Las Leyendas Nunca Mueren is the third solo studio album, and fourth overall, by Puerto Rican rapper Anuel AA. It was released on November 26, 2021, through Real Hasta la Muerte and Sony Music Latin. The album follows his second studio album Emmanuel (2020), and his collaboration album with Ozuna, Los Dioses (2021).

The album features collaborations with Eladio Carrión, Mora, Myke Towers and Jhayco.

Background 
In August 2020, Anuel AA uploaded a preview of a song, called "300" and wrote: "I will make an album for the trap, should I?".

Anuel AA announced his upcoming album in May 2021 in an Instagram live. His manager Frabián Elí confirmed that the album would be released in July and will include trap and only two reggaeton songs. Later he announced via Instagram that the album had been delayed.
 
The title was revealed in August 2021 when Anuel uploaded an Instagram post with the name of his next album. The photo was from the official video of the song "23 Preguntas".

In September 2021, Anuel uploaded a freestyle preview on Instagram, claiming that the album was finished. The unreleased track samples "Ready or Not" by the Fugees.

# DATA BLOCK

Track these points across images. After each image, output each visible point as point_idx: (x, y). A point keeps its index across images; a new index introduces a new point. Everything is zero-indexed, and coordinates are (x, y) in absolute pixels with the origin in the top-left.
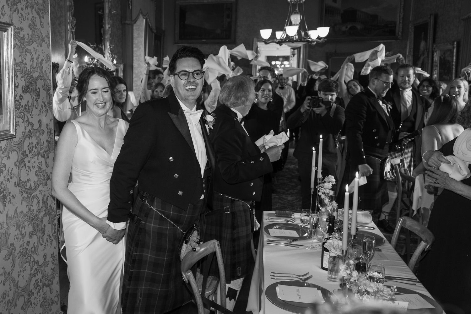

# BRIEF
Answer these questions from the text about the album Las Leyendas Nunca Mueren:
(a) On what date was the album released?
(b) Who confirmed that the album would come out in July?
(c) The photo in the post revealing the title came from the official video of which song?
The data has no connection to the text.

# RESULT BELOW
(a) November 26, 2021
(b) Frabián Elí, Anuel AA's manager
(c) "23 Preguntas"